I downloaded and took a brief look. I hope to get back to it later.
2.) there are serious dragons in
> how python handles complex inheritance graphs that result in
> "object.__new__() takes no parameters", despite not having any builtin
> bases and having no base class overriding __new__ or __init__
Best not to use object as the apex of multiple inheritance.
> Because "typed" is sort of a dirty word in the python community,
Not exactly true, and unnecessarily combative. More true is that
careless use of 'typed' has gotten tiresome. Python is strongly
dynamically typed. But people occasionally post -- again the same day
you posted to python list -- that Python is weakly typed. I am tired of
explaining that 'typed' is not synonymous with 'statically typed'.

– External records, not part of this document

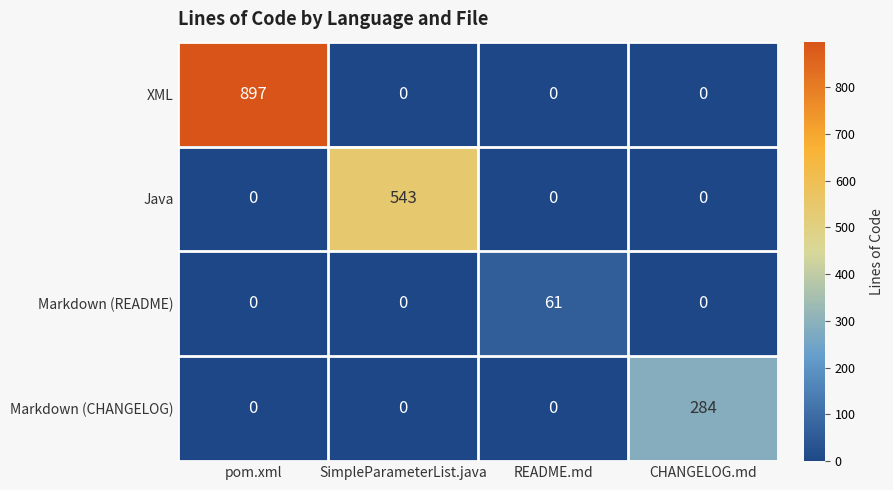

Rank the series by their maximum value, from highest to lowest.

XML, Java, Markdown (CHANGELOG), Markdown (README)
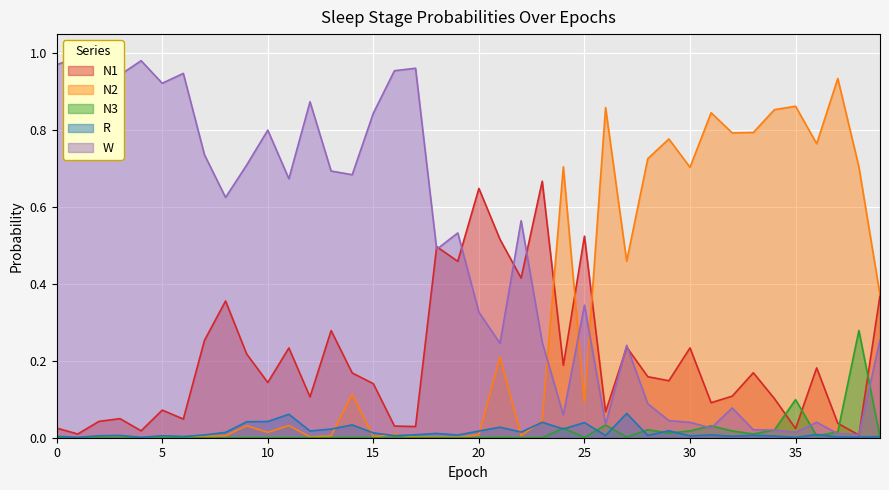

Reading right to left, list all the values displayed in this chart.

N1: 0.4	0.0	0.0	0.2	0.0	0.1	0.2	0.1	0.1	0.2	0.1	0.2	0.2	0.1	0.5	0.2	0.7	0.4	0.5	0.6	0.5	0.5	0.0	0.0	0.1	0.2	0.3	0.1	0.2	0.1	0.2	0.4	0.3	0.0	0.1	0.0	0.0	0.0	0.0	0.0
N2: 0.4	0.7	0.9	0.8	0.9	0.9	0.8	0.8	0.8	0.7	0.8	0.7	0.5	0.9	0.1	0.7	0.0	0.0	0.2	0.0	0.0	0.0	0.0	0.0	0.0	0.1	0.0	0.0	0.0	0.0	0.0	0.0	0.0	0.0	0.0	0.0	0.0	0.0	0.0	0.0
N3: 0.0	0.3	0.0	0.0	0.1	0.0	0.0	0.0	0.0	0.0	0.0	0.0	0.0	0.0	0.0	0.0	0.0	0.0	0.0	0.0	0.0	0.0	0.0	0.0	0.0	0.0	0.0	0.0	0.0	0.0	0.0	0.0	0.0	0.0	0.0	0.0	0.0	0.0	0.0	0.0
R: 0.0	0.0	0.0	0.0	0.0	0.0	0.0	0.0	0.0	0.0	0.0	0.0	0.1	0.0	0.0	0.0	0.0	0.0	0.0	0.0	0.0	0.0	0.0	0.0	0.0	0.0	0.0	0.0	0.1	0.0	0.0	0.0	0.0	0.0	0.0	0.0	0.0	0.0	0.0	0.0
W: 0.3	0.0	0.0	0.0	0.0	0.0	0.0	0.1	0.0	0.0	0.0	0.1	0.2	0.0	0.3	0.1	0.2	0.6	0.2	0.3	0.5	0.5	1.0	1.0	0.8	0.7	0.7	0.9	0.7	0.8	0.7	0.6	0.7	0.9	0.9	1.0	0.9	1.0	1.0	1.0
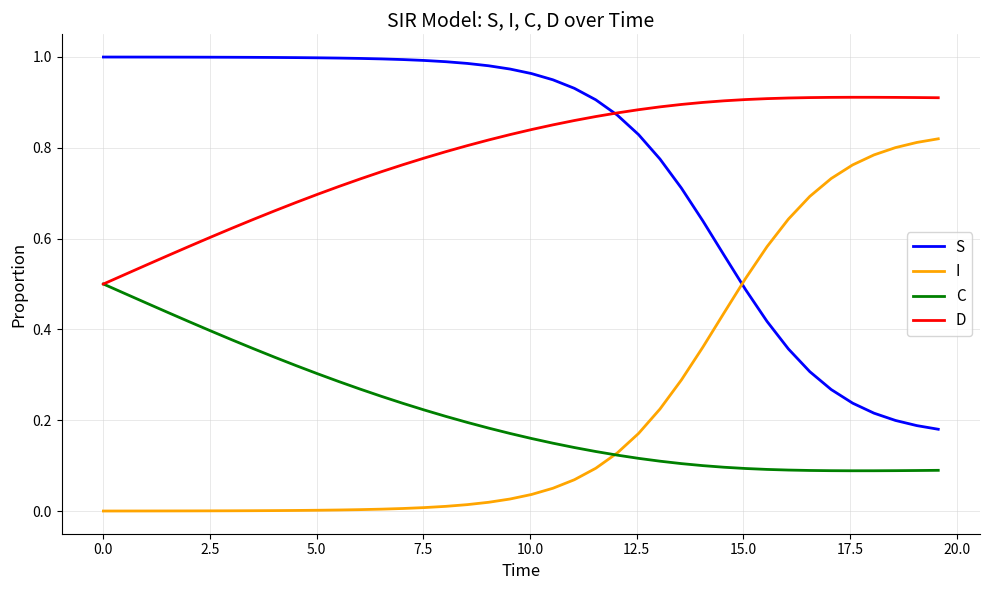

True or false: I and S intersect in this chart.

True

Or consider your subject line. Python collections are typed both as to
collection object and the contents. Python has narrow-content typed
sequences. So just saying you want 'typed collections' does not say
anything. We already have them. We even have propagation of
narrow-content typing for operations on bytes and strings.
But we do not have anything similar for numbers or user classes. And
that might be worthwhile. So your subject seems more like 'adding
generic narrowly typed sequences to Python'.